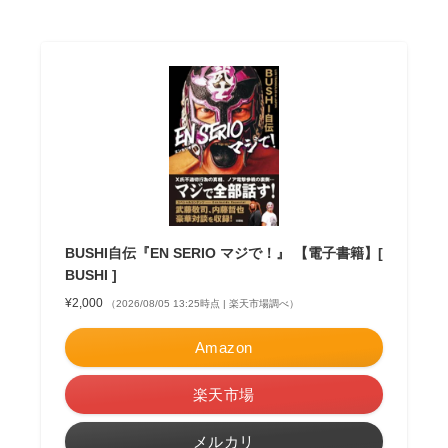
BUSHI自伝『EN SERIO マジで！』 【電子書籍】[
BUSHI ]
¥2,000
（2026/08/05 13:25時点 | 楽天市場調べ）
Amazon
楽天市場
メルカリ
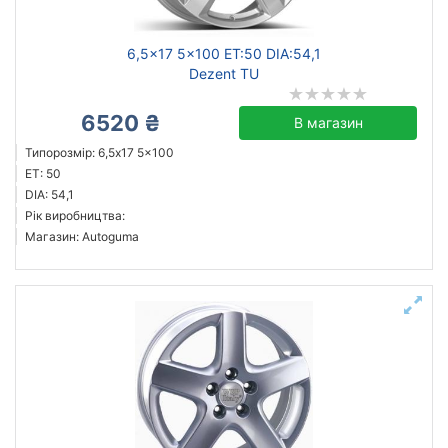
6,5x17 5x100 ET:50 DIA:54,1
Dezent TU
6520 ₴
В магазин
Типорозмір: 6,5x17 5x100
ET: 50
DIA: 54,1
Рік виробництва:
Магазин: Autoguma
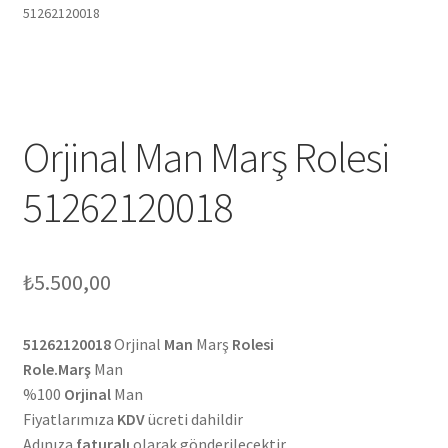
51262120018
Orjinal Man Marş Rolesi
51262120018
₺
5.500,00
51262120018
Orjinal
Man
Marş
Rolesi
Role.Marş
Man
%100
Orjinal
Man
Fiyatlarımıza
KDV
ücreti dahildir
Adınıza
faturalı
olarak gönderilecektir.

---

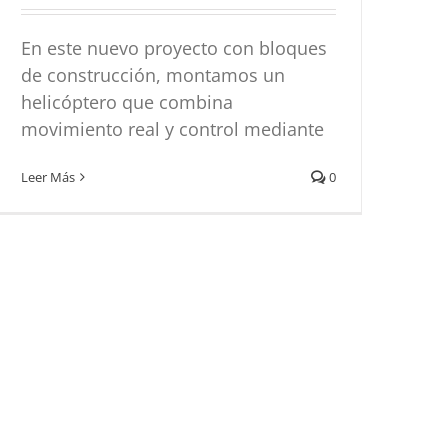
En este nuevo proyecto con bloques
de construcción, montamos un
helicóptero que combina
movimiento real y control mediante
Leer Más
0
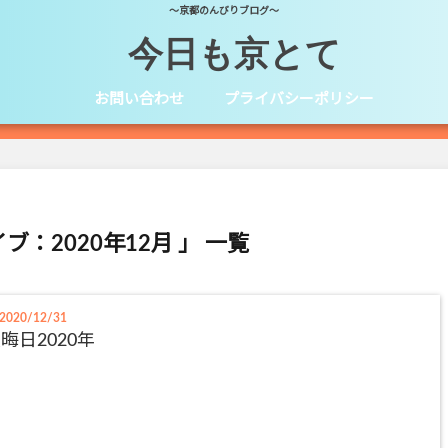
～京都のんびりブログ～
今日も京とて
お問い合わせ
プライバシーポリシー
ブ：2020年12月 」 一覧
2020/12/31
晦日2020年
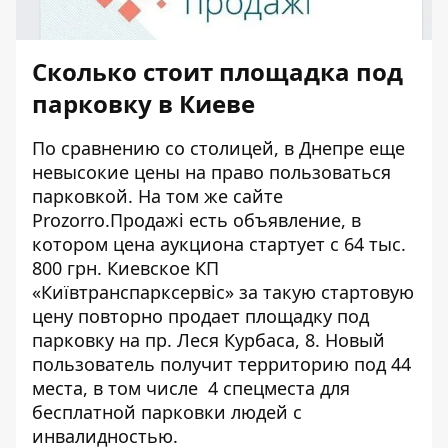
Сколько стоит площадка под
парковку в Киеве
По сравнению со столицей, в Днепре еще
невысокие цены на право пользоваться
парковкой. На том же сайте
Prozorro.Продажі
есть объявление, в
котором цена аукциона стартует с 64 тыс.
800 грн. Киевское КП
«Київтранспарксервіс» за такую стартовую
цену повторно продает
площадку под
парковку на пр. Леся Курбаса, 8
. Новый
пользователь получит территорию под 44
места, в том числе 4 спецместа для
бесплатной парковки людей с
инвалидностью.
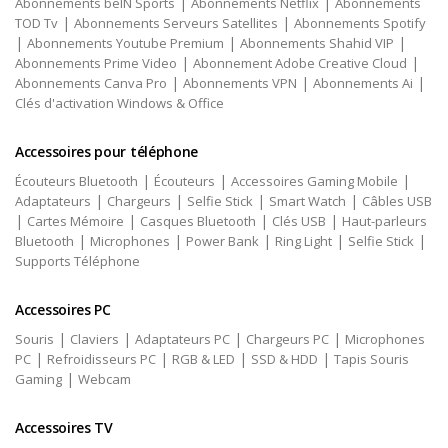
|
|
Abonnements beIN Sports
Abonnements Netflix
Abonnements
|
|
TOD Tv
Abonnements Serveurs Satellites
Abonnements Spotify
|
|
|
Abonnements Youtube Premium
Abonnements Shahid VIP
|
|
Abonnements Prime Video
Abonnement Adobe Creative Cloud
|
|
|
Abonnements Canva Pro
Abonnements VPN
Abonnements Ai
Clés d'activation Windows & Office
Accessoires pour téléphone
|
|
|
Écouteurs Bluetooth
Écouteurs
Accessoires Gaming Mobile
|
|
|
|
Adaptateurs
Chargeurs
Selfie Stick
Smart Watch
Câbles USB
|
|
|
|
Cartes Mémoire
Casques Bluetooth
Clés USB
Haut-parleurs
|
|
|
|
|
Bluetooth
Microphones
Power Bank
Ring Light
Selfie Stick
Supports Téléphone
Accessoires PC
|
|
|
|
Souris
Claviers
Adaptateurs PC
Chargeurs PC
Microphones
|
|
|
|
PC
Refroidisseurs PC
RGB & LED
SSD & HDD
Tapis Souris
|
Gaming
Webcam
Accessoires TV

...

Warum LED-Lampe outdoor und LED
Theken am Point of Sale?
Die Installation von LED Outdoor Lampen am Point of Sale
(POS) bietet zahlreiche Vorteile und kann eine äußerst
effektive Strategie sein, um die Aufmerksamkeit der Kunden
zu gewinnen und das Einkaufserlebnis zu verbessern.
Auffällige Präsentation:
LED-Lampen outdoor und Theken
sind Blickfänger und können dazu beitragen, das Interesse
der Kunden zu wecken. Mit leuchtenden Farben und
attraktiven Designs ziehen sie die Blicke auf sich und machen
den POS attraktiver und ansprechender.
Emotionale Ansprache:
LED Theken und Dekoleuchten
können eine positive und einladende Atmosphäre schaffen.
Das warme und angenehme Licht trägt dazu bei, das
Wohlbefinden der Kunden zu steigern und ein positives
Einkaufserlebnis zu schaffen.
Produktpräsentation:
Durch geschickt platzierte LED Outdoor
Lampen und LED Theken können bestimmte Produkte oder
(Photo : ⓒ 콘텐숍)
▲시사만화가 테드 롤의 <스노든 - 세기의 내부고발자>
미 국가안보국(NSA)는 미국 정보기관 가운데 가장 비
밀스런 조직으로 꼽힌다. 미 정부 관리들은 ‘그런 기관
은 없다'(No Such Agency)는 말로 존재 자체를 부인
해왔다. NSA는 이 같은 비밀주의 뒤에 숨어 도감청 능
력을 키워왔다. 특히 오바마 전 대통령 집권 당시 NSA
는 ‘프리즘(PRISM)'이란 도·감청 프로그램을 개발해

Enunciado:
Atualize o trecho que vai da linha com "Сколько стоит площадка под" até a linha com "Accessoires TV", inclusive, substituindo "Abonnements Netflix" por "Abonnements Disney+" e mantendo todo o restante igual. Não inclua as imagens na resposta.

Resposta:
Сколько стоит площадка под
парковку в Киеве
По сравнению со столицей, в Днепре еще
невысокие цены на право пользоваться
парковкой. На том же сайте
Prozorro.Продажі
есть объявление, в
котором цена аукциона стартует с 64 тыс.
800 грн. Киевское КП
«Київтранспарксервіс» за такую стартовую
цену повторно продает
площадку под
парковку на пр. Леся Курбаса, 8
. Новый
пользователь получит территорию под 44
места, в том числе 4 спецместа для
бесплатной парковки людей с
инвалидностью.
|
|
Abonnements beIN Sports
Abonnements Disney+
Abonnements
|
|
TOD Tv
Abonnements Serveurs Satellites
Abonnements Spotify
|
|
|
Abonnements Youtube Premium
Abonnements Shahid VIP
|
|
Abonnements Prime Video
Abonnement Adobe Creative Cloud
|
|
|
Abonnements Canva Pro
Abonnements VPN
Abonnements Ai
Clés d'activation Windows & Office
Accessoires pour téléphone
|
|
|
Écouteurs Bluetooth
Écouteurs
Accessoires Gaming Mobile
|
|
|
|
Adaptateurs
Chargeurs
Selfie Stick
Smart Watch
Câbles USB
|
|
|
|
Cartes Mémoire
Casques Bluetooth
Clés USB
Haut-parleurs
|
|
|
|
|
Bluetooth
Microphones
Power Bank
Ring Light
Selfie Stick
Supports Téléphone
Accessoires PC
|
|
|
|
Souris
Claviers
Adaptateurs PC
Chargeurs PC
Microphones
|
|
|
|
PC
Refroidisseurs PC
RGB & LED
SSD & HDD
Tapis Souris
|
Gaming
Webcam
Accessoires TV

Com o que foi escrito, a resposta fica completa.